▶ GIVEN PROBLEM
In the items below, replace "output" with "result" and change nothing else. Leave the pictures out of your answer.

▶ LISTING
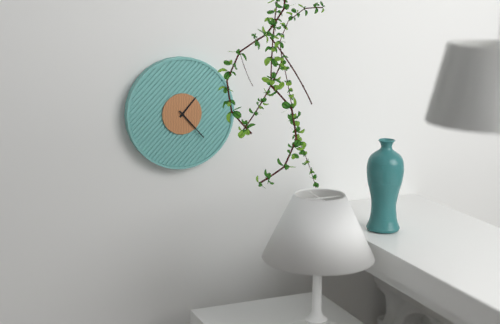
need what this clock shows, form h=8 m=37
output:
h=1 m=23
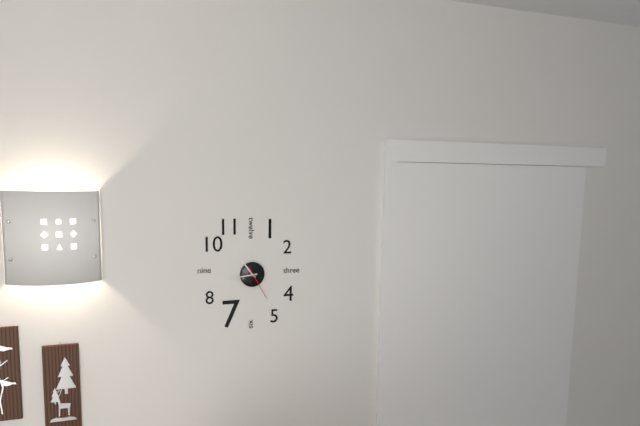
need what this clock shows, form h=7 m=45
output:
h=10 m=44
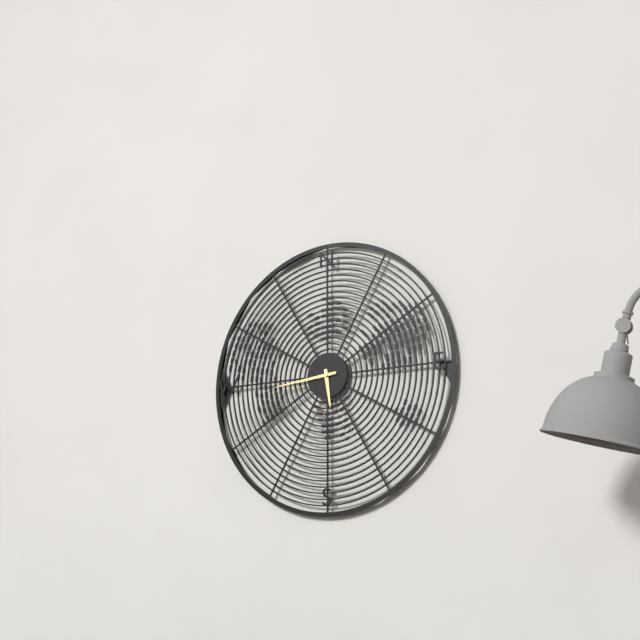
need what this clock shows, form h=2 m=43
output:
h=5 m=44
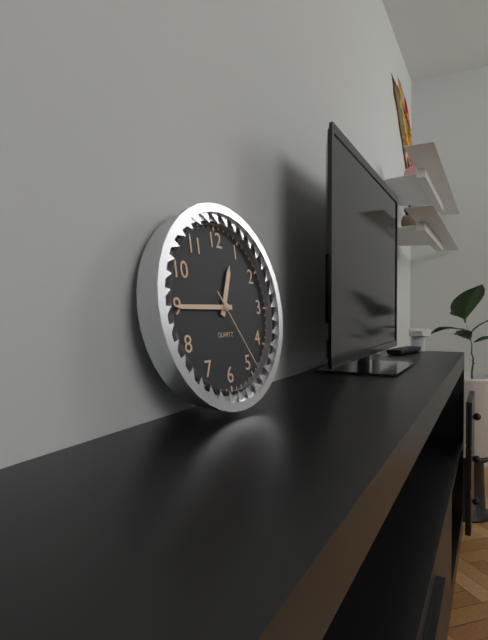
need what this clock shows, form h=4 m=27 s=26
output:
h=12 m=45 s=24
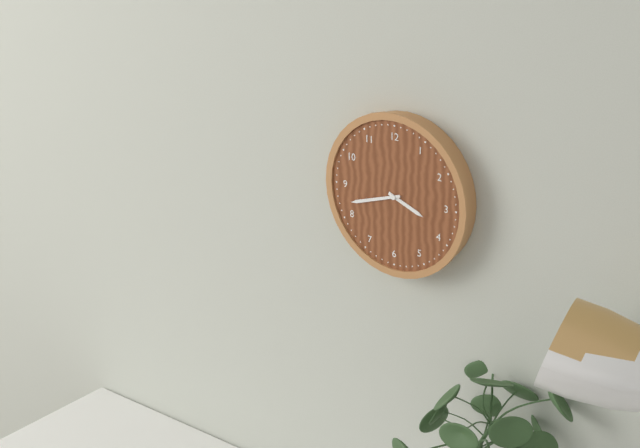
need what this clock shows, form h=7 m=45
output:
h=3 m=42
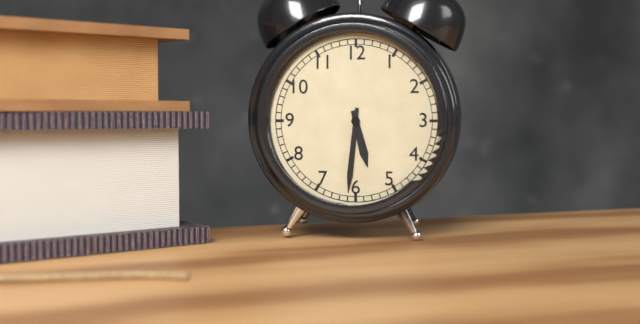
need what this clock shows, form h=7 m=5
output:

▶ EXERCISE OUTPUT
need what this clock shows, form h=8 m=37
result:
h=1 m=23
need what this clock shows, form h=7 m=45
result:
h=10 m=44
need what this clock shows, form h=2 m=43
result:
h=5 m=44
need what this clock shows, form h=4 m=27 s=26
result:
h=12 m=45 s=24
need what this clock shows, form h=7 m=45
result:
h=3 m=42
need what this clock shows, form h=7 m=5
result:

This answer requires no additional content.